(EXERCISE):
From the first line to the last, copy the material word for word; pictures stay out.

- Opening Delimiter -

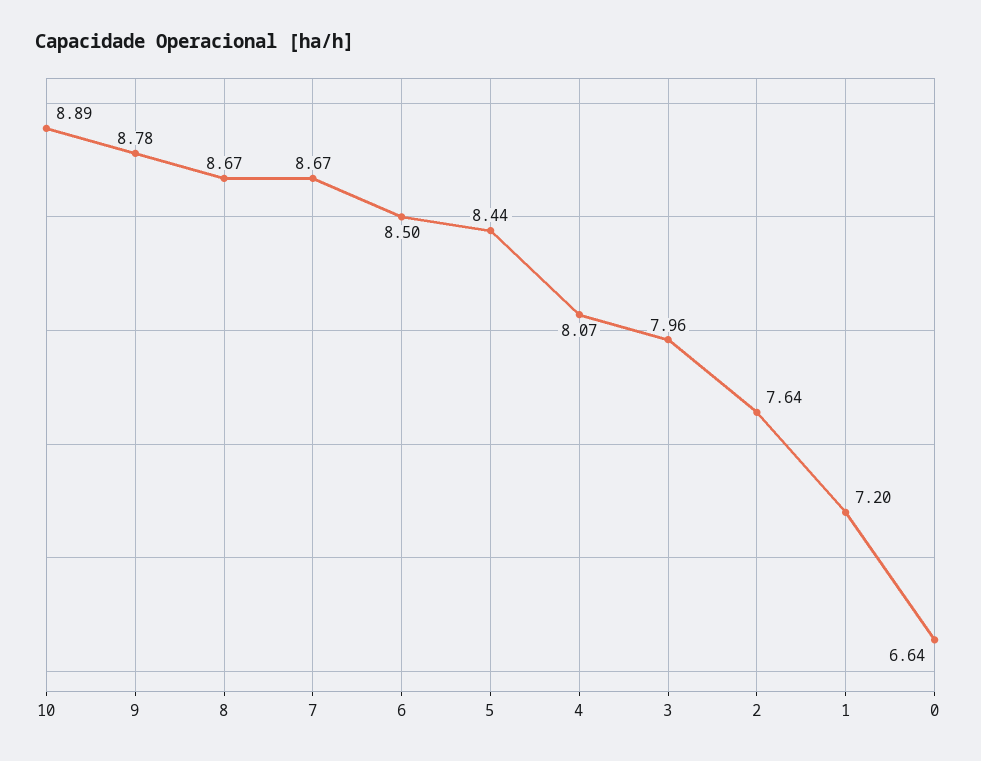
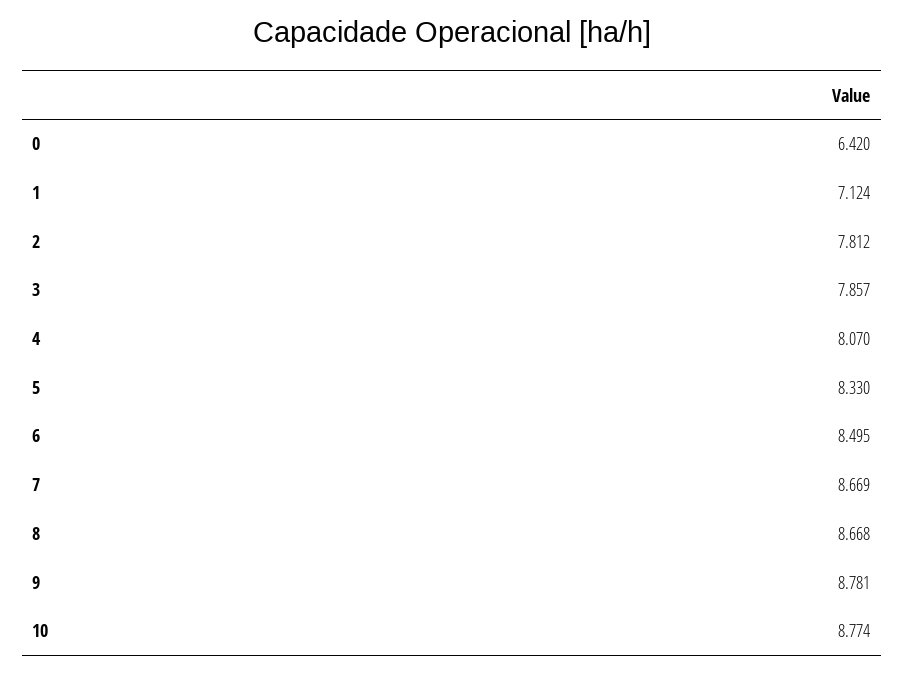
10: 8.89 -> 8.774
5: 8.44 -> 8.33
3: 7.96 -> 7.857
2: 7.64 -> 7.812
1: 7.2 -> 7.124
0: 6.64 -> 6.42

- Closing Delimiter -

(EXERCISE OUTPUT):
10: 8.89 -> 8.774
5: 8.44 -> 8.33
3: 7.96 -> 7.857
2: 7.64 -> 7.812
1: 7.2 -> 7.124
0: 6.64 -> 6.42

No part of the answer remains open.